No que se diz sobre os trabalhos dos atores do filme, Elizabeth Banks é perfeitamente escalada como Joy, se encaixando no papel de “dona de casa” e fazendo dele uma de suas melhores atuações. Sem precisar de qualquer tipo de grande cena, Banks é sutilmente compassiva durante os momentos mais delicados da personagem. Ela consegue se manter em um lugar acima da qualidade do filme, que apesar de ser um singelo palco para qualquer atriz, não traz aspectos muito interessantes para sua carreira.

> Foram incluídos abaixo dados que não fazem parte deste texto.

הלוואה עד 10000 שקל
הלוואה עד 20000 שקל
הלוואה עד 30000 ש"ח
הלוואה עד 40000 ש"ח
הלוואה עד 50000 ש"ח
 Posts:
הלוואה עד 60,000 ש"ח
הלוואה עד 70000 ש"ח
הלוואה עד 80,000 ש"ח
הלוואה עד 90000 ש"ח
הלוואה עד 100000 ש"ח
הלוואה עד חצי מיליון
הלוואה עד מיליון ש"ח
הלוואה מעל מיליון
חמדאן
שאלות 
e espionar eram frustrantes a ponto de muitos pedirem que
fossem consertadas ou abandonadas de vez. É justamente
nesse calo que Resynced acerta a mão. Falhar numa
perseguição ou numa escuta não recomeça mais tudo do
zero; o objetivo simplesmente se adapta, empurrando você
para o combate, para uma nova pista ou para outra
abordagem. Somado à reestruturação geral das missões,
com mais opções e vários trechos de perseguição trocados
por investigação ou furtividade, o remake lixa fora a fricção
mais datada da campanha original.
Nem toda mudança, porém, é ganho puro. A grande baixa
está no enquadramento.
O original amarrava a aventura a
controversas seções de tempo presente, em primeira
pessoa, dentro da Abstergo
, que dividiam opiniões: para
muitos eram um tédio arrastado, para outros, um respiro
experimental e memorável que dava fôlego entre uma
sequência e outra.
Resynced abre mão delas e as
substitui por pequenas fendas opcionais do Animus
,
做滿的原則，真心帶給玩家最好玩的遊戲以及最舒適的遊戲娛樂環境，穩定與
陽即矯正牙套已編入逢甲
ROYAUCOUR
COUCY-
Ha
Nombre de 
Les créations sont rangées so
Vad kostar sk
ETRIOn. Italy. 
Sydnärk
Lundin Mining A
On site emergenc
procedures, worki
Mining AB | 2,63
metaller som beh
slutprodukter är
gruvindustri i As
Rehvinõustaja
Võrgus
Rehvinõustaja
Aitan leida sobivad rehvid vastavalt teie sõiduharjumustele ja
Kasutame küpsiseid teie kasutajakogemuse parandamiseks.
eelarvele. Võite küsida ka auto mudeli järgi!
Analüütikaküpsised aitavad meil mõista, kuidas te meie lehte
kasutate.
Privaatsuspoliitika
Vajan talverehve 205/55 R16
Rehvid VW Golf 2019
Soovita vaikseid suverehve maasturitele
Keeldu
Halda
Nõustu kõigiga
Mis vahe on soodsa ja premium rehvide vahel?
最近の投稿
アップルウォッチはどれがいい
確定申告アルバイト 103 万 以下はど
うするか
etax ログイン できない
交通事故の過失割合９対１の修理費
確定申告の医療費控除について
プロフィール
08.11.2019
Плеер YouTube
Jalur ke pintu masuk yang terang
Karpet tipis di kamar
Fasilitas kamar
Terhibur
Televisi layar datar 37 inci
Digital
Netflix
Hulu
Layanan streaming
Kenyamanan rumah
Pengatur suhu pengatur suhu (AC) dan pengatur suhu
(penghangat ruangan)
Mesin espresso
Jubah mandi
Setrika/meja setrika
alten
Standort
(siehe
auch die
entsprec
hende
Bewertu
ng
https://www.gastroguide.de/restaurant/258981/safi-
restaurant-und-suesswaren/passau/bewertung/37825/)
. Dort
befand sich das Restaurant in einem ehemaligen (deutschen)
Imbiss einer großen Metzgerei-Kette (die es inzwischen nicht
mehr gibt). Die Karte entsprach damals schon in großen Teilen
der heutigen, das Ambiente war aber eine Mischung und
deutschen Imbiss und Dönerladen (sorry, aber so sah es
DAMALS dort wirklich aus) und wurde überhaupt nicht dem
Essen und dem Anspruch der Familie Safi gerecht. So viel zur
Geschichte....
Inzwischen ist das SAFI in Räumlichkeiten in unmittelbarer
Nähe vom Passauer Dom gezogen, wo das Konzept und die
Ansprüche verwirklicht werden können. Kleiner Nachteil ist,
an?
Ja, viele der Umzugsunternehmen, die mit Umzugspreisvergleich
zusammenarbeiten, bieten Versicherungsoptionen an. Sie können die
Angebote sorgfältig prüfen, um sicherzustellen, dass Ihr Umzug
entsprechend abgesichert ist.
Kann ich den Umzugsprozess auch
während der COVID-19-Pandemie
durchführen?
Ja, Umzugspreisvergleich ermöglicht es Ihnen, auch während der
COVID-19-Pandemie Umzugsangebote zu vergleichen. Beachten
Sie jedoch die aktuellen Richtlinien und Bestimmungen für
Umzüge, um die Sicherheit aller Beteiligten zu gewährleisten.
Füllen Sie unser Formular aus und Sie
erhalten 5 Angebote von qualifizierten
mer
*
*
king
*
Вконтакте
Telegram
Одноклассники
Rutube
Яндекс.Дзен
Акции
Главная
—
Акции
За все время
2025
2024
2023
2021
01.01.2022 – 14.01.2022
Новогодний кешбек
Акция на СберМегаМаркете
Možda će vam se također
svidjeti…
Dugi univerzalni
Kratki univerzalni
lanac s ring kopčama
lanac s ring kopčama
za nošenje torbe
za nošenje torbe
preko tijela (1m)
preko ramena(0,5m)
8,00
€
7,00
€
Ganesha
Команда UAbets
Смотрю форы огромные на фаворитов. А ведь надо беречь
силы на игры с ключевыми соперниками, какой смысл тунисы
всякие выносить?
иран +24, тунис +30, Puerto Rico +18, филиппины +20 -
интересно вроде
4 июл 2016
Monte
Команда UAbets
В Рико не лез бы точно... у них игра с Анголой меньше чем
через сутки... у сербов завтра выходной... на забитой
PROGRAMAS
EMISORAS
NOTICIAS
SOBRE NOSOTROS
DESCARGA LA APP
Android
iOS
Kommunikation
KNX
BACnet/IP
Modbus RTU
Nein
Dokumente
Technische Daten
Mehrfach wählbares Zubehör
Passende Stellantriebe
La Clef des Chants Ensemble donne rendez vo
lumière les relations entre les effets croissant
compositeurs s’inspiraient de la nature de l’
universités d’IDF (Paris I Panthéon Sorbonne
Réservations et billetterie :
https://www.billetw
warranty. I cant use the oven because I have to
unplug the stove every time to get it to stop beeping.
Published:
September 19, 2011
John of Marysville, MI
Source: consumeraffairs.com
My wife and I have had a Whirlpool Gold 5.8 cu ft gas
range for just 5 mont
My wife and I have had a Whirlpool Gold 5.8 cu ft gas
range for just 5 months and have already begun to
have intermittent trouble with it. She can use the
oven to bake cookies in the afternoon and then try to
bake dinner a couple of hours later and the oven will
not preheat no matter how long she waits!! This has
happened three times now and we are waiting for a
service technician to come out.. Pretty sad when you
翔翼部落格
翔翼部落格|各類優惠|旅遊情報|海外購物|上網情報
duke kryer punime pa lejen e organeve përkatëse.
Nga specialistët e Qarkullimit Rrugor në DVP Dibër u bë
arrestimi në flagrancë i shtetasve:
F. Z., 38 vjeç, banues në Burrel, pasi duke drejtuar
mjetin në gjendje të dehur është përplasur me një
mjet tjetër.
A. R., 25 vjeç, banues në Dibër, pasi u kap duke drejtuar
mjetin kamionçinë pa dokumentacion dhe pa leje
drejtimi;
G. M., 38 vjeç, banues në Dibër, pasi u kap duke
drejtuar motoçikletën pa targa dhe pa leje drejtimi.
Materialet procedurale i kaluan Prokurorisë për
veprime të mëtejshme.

Outros atores como Sigourney Weaver, Chris Messina, Wunmi Mosaku e Kate Mara são desperdiçados graças a um roteiro que não se interessa em fazer de nenhum deles um instrumento para o filme.
Nagy pode não ter muito a dizer além do que é mostrado na tela, mas é notável que ela abraçou o projeto com as melhores intenções. “Call Jane” não chega a ser um desastre, talvez porque não seja interessante o suficiente para ser considerado um. O filme acaba como um trabalho sensato por parte de Banks, mas a falta de personalidade e demonstração de qualquer veia artística de Nagy torna os acontecimentos retratados pela diretora em uma experiência rasa e inexpressiva, que tende a ser esquecida nas horas que sucedem a exibição do filme.